Former Russian President Dmitry Medvedev, who is now the deputy of Russia’s Security Council, warned Thursday (May 12) that the US and NATO risk a direct conflict with Russia and a “full-fledged” nuclear war by pouring weapons into Ukraine.
“The pumping of Ukraine by NATO countries with weapons, the training of its troops to use Western equipment, the dispatch of mercenaries and the conduct of exercises by the countries of the Alliance near our borders increase the likelihood of a direct and open conflict between NATO and Russia instead of their ‘war by proxy,’” Medvedev wrote on Telegram.
“Such a conflict always has the risk of turning into a full-fledged nuclear war,” Medvedev added. “This will be a disastrous scenario for everyone.”
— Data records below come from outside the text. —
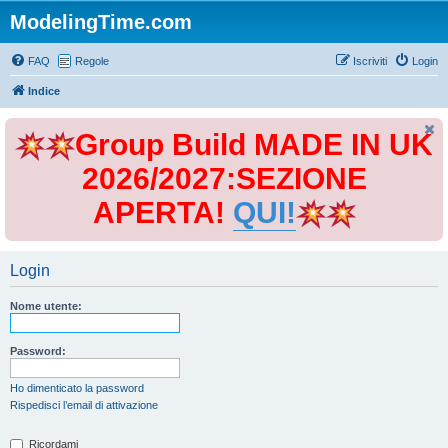
ModelingTime.com
FAQ
Regole
Iscriviti
Login
Indice
Group Build MADE IN UK
2026/2027:SEZIONE
APERTA!
QUI!
Login
Nome utente:
Password:
Ho dimenticato la password
Rispedisci l’email di attivazione
Ricordami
“Finland Will Be a NATO Backwater”: Russia Threatens “Military and Technical” Response
A Kremlin spokesman warned on Thursday (May 12) that Finland joining NATO would “definitely” be a threat that would trigger “retaliatory steps”—but stopped short of identifying specific possible courses of action.
“NATO is moving toward us. That’s of course why all of this will warrant a special analysis and the development of necessary measures needed to balance the situation and guarantee our security,” the initial Kremlin response stated.
Later in the day—a number of hours after Finland’s president Sauli Niinisto and Prime Minister Sanna Marin announced the country will apply for NATO membership “without delay”— Russian Ambassador to the EU Vladimir Chizhov elaborated on Moscow’s likely response in an interview with Sky News.
“Russia will be forced to take retaliatory steps, both of military and other nature, in order to curtail the threats that arise to its national security in this regard,” Chizhov stressed in the interview when asked about its neighbor Finland as well as Sweden applying to NATO.
The Russian ambassador added that he’s “deeply disappointed and saddened” by the development, while saying in a somewhat condescending tone that Finland has been “pushing above its weight, having become in the last few decades a major power in promoting European security architecture.”
Further he said the Scandinavian neighbor which shares an 810-mile border with Russia would inevitably become a “NATO backwater” if it does move forward in entering the military alliance.
Russia’s UN ambassador also warned of military consequences in a Thursday statement:
“As soon as Finland and Sweden become members of NATO and military units of the alliance are there, these territories will become a possible target for the Russian military.”